A avaliação do instituto privado de análises do setor energético brasileiro ocorreu após o ministro das Relações Exteriores paraguaio Luis Castiglioni e o embaixador no Brasil Hugo Saguier entregarem os cargos, na sequência de notícias na imprensa sobre o acordo, que segundo autoridades locais gera despesas adicionais de cerca de 200 milhões de dólares para o país até 2022.
A polêmica, que também fez executivos da estatal de energia ANDE e do lado paraguaio de Itaipu deixarem seus postos, vem em momento em que Brasil e Paraguai se preparam para renegociar os termos financeiros do tratado assinado em 1973 entre os países pela hidrelétrica.

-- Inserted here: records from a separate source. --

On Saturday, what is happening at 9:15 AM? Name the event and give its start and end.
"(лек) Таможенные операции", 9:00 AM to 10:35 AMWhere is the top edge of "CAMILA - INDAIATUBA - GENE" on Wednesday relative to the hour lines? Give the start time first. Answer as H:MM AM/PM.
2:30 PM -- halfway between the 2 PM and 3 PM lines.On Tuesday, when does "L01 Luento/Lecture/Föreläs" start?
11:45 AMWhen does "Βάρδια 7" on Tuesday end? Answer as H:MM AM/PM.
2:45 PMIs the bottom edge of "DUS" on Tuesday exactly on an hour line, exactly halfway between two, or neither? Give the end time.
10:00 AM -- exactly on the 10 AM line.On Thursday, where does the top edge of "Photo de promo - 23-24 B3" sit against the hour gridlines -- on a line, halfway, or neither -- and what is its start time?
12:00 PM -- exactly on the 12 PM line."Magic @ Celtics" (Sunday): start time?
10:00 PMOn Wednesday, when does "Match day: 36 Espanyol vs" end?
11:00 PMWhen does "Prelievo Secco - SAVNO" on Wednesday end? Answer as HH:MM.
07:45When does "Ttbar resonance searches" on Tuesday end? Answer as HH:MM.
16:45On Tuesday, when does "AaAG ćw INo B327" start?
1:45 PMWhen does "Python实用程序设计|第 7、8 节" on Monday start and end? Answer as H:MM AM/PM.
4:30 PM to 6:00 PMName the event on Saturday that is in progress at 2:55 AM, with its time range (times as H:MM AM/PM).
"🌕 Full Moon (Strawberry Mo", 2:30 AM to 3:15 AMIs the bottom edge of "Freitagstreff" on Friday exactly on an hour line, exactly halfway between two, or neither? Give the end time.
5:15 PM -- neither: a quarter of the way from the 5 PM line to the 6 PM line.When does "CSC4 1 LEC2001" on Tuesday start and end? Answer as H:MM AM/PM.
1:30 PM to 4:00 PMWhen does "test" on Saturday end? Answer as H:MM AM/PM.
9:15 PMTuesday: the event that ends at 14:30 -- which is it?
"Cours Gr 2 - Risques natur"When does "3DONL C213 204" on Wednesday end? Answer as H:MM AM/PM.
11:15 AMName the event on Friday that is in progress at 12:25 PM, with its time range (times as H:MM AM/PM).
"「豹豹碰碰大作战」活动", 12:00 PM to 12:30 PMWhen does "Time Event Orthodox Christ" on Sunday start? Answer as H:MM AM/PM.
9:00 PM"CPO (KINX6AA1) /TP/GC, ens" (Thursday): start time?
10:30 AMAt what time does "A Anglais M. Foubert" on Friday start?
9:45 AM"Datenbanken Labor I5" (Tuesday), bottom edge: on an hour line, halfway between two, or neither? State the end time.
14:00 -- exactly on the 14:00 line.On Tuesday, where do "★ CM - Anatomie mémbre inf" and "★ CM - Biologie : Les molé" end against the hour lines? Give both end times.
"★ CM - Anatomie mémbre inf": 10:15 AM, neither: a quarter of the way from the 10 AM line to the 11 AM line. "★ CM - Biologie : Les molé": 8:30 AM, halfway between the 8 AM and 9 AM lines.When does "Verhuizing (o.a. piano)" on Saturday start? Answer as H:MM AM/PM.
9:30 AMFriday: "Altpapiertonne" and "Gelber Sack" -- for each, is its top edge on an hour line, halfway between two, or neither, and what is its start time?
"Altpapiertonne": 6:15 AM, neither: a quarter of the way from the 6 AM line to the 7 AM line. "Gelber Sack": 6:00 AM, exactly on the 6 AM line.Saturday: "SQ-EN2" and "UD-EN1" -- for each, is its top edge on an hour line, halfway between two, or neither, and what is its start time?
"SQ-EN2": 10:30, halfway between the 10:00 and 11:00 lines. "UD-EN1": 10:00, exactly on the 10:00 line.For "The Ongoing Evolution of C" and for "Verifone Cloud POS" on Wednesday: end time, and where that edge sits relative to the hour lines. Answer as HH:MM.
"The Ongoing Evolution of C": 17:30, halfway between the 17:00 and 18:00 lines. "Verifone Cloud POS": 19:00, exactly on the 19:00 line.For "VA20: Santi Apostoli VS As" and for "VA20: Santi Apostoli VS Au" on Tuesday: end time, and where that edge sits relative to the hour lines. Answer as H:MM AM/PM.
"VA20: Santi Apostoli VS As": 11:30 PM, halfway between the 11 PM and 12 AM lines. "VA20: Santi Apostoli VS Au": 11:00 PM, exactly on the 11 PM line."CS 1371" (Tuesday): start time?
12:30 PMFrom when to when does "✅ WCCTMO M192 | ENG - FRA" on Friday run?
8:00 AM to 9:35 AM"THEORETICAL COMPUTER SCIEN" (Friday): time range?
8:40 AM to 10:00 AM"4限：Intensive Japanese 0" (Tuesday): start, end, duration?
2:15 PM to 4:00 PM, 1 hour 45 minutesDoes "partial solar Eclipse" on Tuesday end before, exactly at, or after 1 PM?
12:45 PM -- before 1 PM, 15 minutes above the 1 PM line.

A revisão do chamado "anexo C" do tratado está prevista para até 2023, quando o financiamento tomado para a implementação da usina, maior geradora de energia do mundo, estará totalmente amortizado.
"Não é a primeira vez em que assistimos uma enorme movimentação no Paraguai em torno desse assunto, e é compreensível que isso aconteça, dada a relevância de Itaipu em relação à economia do Paraguai com um todo. Mas o que assusta é como toda essa discussão lá é baseada em informação tendenciosa", disse Sales em conversa por telefone.
Pelo acordo entre Brasil e Paraguai, fechado em maio e até então não divulgado oficialmente, os paraguaios aumentaram o montante de potência de Itaipu que pretendem utilizar nos próximos anos, até 2022.
O tratado entre os países define que eles devem definir quanto de potência da usina demandarão a cada ano, com os pagamentos de custos do financiamento da usina sendo rateados de acordo com essa contratação.
A questão é que o Paraguai não vinha elevando a potência contratada anualmente apesar de uma alta no consumo de energia do país, o que na prática o permitia escapar do rateio dos custos do empréstimo que financiou a hidrelétrica, afirmou Sales.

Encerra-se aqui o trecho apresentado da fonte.